▶ _ACTIVITY_: Here are some records. Copy each one exactly.

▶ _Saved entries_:
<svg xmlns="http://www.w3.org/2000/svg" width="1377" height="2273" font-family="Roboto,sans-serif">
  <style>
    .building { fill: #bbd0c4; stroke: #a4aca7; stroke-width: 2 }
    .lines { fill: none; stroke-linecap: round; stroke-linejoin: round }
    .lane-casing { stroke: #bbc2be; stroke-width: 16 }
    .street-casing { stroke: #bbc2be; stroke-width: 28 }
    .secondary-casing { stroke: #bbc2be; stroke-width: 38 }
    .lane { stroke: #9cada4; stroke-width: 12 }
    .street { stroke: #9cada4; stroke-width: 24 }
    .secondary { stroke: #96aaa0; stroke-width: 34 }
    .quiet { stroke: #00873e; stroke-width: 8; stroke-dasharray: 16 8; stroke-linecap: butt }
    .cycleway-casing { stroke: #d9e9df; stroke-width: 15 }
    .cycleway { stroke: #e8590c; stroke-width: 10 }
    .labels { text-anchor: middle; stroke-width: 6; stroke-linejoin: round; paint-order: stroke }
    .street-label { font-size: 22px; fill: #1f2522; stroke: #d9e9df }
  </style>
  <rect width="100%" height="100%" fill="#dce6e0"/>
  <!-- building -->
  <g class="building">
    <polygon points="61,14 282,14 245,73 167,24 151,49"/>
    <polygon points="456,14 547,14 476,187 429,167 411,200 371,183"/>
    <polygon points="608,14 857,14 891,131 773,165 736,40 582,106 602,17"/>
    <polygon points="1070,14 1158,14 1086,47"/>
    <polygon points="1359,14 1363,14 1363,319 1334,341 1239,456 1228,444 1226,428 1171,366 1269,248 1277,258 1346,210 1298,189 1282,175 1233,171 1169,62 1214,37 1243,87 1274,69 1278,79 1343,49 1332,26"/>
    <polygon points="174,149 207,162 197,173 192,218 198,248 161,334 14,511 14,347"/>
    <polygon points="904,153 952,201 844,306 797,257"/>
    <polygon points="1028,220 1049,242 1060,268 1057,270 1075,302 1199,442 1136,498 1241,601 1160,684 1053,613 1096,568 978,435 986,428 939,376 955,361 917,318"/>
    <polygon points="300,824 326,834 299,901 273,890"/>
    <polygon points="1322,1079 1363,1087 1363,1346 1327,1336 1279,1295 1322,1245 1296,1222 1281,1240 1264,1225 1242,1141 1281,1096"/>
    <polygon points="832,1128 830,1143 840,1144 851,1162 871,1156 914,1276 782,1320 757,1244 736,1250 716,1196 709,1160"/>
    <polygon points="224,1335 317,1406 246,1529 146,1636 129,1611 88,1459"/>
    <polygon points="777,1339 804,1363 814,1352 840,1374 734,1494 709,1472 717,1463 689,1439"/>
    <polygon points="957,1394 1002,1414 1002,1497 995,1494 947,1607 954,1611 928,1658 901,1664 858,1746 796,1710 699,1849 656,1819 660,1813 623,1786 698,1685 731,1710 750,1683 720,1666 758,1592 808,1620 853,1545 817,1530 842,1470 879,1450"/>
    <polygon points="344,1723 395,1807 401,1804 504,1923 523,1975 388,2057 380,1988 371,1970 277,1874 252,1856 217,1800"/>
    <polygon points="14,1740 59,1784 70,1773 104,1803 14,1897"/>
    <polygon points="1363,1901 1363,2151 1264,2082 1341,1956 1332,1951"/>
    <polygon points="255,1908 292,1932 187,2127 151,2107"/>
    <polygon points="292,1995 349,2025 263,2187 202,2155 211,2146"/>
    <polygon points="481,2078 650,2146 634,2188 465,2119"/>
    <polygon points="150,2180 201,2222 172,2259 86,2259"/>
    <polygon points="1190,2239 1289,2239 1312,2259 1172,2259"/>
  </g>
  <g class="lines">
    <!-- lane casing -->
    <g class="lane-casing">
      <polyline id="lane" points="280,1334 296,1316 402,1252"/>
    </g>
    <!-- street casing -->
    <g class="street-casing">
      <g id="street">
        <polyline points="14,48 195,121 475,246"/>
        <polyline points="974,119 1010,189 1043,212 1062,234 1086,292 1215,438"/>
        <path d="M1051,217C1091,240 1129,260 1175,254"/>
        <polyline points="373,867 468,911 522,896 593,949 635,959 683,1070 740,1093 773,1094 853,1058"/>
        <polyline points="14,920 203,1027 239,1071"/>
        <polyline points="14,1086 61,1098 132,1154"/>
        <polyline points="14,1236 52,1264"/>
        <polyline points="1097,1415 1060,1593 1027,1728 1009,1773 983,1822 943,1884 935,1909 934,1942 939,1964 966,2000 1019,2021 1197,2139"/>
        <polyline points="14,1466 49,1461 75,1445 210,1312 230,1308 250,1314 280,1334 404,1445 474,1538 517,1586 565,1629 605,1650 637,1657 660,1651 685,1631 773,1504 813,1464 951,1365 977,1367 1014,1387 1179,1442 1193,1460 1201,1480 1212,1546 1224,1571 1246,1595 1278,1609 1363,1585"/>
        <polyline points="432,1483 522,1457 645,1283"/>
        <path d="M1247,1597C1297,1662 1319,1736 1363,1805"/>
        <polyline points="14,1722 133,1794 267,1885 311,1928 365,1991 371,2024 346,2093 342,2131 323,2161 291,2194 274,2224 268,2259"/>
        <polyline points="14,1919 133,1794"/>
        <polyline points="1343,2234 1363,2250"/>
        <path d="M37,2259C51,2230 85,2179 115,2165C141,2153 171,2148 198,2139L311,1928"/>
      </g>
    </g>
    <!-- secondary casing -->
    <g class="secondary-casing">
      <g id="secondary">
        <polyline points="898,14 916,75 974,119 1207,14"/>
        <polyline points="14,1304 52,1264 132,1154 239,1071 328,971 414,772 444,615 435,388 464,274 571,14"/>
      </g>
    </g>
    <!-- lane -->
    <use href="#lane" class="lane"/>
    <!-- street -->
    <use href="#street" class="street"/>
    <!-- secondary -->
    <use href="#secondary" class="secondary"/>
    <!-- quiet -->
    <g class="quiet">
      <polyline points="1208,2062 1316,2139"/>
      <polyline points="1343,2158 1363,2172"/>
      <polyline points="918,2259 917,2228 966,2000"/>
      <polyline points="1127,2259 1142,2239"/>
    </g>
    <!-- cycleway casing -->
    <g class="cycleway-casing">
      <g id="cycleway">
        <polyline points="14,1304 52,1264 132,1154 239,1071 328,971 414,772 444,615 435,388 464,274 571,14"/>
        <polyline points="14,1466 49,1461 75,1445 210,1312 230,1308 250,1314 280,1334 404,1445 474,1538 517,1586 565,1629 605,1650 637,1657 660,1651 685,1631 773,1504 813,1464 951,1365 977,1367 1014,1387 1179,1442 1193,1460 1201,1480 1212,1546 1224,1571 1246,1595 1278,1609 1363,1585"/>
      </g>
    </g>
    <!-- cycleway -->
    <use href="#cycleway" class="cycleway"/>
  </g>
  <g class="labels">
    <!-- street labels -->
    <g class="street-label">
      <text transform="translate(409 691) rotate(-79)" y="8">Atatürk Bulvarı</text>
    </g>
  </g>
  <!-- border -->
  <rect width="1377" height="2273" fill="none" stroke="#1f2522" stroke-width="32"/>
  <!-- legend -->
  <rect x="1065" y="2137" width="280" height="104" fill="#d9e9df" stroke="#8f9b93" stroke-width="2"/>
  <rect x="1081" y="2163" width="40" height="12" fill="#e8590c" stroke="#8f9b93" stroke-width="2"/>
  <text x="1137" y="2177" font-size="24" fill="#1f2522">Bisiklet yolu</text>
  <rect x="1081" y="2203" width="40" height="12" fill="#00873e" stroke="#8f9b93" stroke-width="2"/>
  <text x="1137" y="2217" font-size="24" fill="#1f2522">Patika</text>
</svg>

▶ _YOUR RESPONSE_:
<svg xmlns="http://www.w3.org/2000/svg" width="1377" height="2273" font-family="Roboto,sans-serif">
  <style>
    .building { fill: #bbd0c4; stroke: #a4aca7; stroke-width: 2 }
    .lines { fill: none; stroke-linecap: round; stroke-linejoin: round }
    .lane-casing { stroke: #bbc2be; stroke-width: 16 }
    .street-casing { stroke: #bbc2be; stroke-width: 28 }
    .secondary-casing { stroke: #bbc2be; stroke-width: 38 }
    .lane { stroke: #9cada4; stroke-width: 12 }
    .street { stroke: #9cada4; stroke-width: 24 }
    .secondary { stroke: #96aaa0; stroke-width: 34 }
    .quiet { stroke: #00873e; stroke-width: 8; stroke-dasharray: 16 8; stroke-linecap: butt }
    .cycleway-casing { stroke: #d9e9df; stroke-width: 15 }
    .cycleway { stroke: #e8590c; stroke-width: 10 }
    .labels { text-anchor: middle; stroke-width: 6; stroke-linejoin: round; paint-order: stroke }
    .street-label { font-size: 22px; fill: #1f2522; stroke: #d9e9df }
  </style>
  <rect width="100%" height="100%" fill="#dce6e0"/>
  <!-- building -->
  <g class="building">
    <polygon points="61,14 282,14 245,73 167,24 151,49"/>
    <polygon points="456,14 547,14 476,187 429,167 411,200 371,183"/>
    <polygon points="608,14 857,14 891,131 773,165 736,40 582,106 602,17"/>
    <polygon points="1070,14 1158,14 1086,47"/>
    <polygon points="1359,14 1363,14 1363,319 1334,341 1239,456 1228,444 1226,428 1171,366 1269,248 1277,258 1346,210 1298,189 1282,175 1233,171 1169,62 1214,37 1243,87 1274,69 1278,79 1343,49 1332,26"/>
    <polygon points="174,149 207,162 197,173 192,218 198,248 161,334 14,511 14,347"/>
    <polygon points="904,153 952,201 844,306 797,257"/>
    <polygon points="1028,220 1049,242 1060,268 1057,270 1075,302 1199,442 1136,498 1241,601 1160,684 1053,613 1096,568 978,435 986,428 939,376 955,361 917,318"/>
    <polygon points="300,824 326,834 299,901 273,890"/>
    <polygon points="1322,1079 1363,1087 1363,1346 1327,1336 1279,1295 1322,1245 1296,1222 1281,1240 1264,1225 1242,1141 1281,1096"/>
    <polygon points="832,1128 830,1143 840,1144 851,1162 871,1156 914,1276 782,1320 757,1244 736,1250 716,1196 709,1160"/>
    <polygon points="224,1335 317,1406 246,1529 146,1636 129,1611 88,1459"/>
    <polygon points="777,1339 804,1363 814,1352 840,1374 734,1494 709,1472 717,1463 689,1439"/>
    <polygon points="957,1394 1002,1414 1002,1497 995,1494 947,1607 954,1611 928,1658 901,1664 858,1746 796,1710 699,1849 656,1819 660,1813 623,1786 698,1685 731,1710 750,1683 720,1666 758,1592 808,1620 853,1545 817,1530 842,1470 879,1450"/>
    <polygon points="344,1723 395,1807 401,1804 504,1923 523,1975 388,2057 380,1988 371,1970 277,1874 252,1856 217,1800"/>
    <polygon points="14,1740 59,1784 70,1773 104,1803 14,1897"/>
    <polygon points="1363,1901 1363,2151 1264,2082 1341,1956 1332,1951"/>
    <polygon points="255,1908 292,1932 187,2127 151,2107"/>
    <polygon points="292,1995 349,2025 263,2187 202,2155 211,2146"/>
    <polygon points="481,2078 650,2146 634,2188 465,2119"/>
    <polygon points="150,2180 201,2222 172,2259 86,2259"/>
    <polygon points="1190,2239 1289,2239 1312,2259 1172,2259"/>
  </g>
  <g class="lines">
    <!-- lane casing -->
    <g class="lane-casing">
      <polyline id="lane" points="280,1334 296,1316 402,1252"/>
    </g>
    <!-- street casing -->
    <g class="street-casing">
      <g id="street">
        <polyline points="14,48 195,121 475,246"/>
        <polyline points="974,119 1010,189 1043,212 1062,234 1086,292 1215,438"/>
        <path d="M1051,217C1091,240 1129,260 1175,254"/>
        <polyline points="373,867 468,911 522,896 593,949 635,959 683,1070 740,1093 773,1094 853,1058"/>
        <polyline points="14,920 203,1027 239,1071"/>
        <polyline points="14,1086 61,1098 132,1154"/>
        <polyline points="14,1236 52,1264"/>
        <polyline points="1097,1415 1060,1593 1027,1728 1009,1773 983,1822 943,1884 935,1909 934,1942 939,1964 966,2000 1019,2021 1197,2139"/>
        <polyline points="14,1466 49,1461 75,1445 210,1312 230,1308 250,1314 280,1334 404,1445 474,1538 517,1586 565,1629 605,1650 637,1657 660,1651 685,1631 773,1504 813,1464 951,1365 977,1367 1014,1387 1179,1442 1193,1460 1201,1480 1212,1546 1224,1571 1246,1595 1278,1609 1363,1585"/>
        <polyline points="432,1483 522,1457 645,1283"/>
        <path d="M1247,1597C1297,1662 1319,1736 1363,1805"/>
        <polyline points="14,1722 133,1794 267,1885 311,1928 365,1991 371,2024 346,2093 342,2131 323,2161 291,2194 274,2224 268,2259"/>
        <polyline points="14,1919 133,1794"/>
        <polyline points="1343,2234 1363,2250"/>
        <path d="M37,2259C51,2230 85,2179 115,2165C141,2153 171,2148 198,2139L311,1928"/>
      </g>
    </g>
    <!-- secondary casing -->
    <g class="secondary-casing">
      <g id="secondary">
        <polyline points="898,14 916,75 974,119 1207,14"/>
        <polyline points="14,1304 52,1264 132,1154 239,1071 328,971 414,772 444,615 435,388 464,274 571,14"/>
      </g>
    </g>
    <!-- lane -->
    <use href="#lane" class="lane"/>
    <!-- street -->
    <use href="#street" class="street"/>
    <!-- secondary -->
    <use href="#secondary" class="secondary"/>
    <!-- quiet -->
    <g class="quiet">
      <polyline points="1208,2062 1316,2139"/>
      <polyline points="1343,2158 1363,2172"/>
      <polyline points="918,2259 917,2228 966,2000"/>
      <polyline points="1127,2259 1142,2239"/>
    </g>
    <!-- cycleway casing -->
    <g class="cycleway-casing">
      <g id="cycleway">
        <polyline points="14,1304 52,1264 132,1154 239,1071 328,971 414,772 444,615 435,388 464,274 571,14"/>
        <polyline points="14,1466 49,1461 75,1445 210,1312 230,1308 250,1314 280,1334 404,1445 474,1538 517,1586 565,1629 605,1650 637,1657 660,1651 685,1631 773,1504 813,1464 951,1365 977,1367 1014,1387 1179,1442 1193,1460 1201,1480 1212,1546 1224,1571 1246,1595 1278,1609 1363,1585"/>
      </g>
    </g>
    <!-- cycleway -->
    <use href="#cycleway" class="cycleway"/>
  </g>
  <g class="labels">
    <!-- street labels -->
    <g class="street-label">
      <text transform="translate(409 691) rotate(-79)" y="8">Atatürk Bulvarı</text>
    </g>
  </g>
  <!-- border -->
  <rect width="1377" height="2273" fill="none" stroke="#1f2522" stroke-width="32"/>
  <!-- legend -->
  <rect x="1065" y="2137" width="280" height="104" fill="#d9e9df" stroke="#8f9b93" stroke-width="2"/>
  <rect x="1081" y="2163" width="40" height="12" fill="#e8590c" stroke="#8f9b93" stroke-width="2"/>
  <text x="1137" y="2177" font-size="24" fill="#1f2522">Bisiklet yolu</text>
  <rect x="1081" y="2203" width="40" height="12" fill="#00873e" stroke="#8f9b93" stroke-width="2"/>
  <text x="1137" y="2217" font-size="24" fill="#1f2522">Patika</text>
</svg>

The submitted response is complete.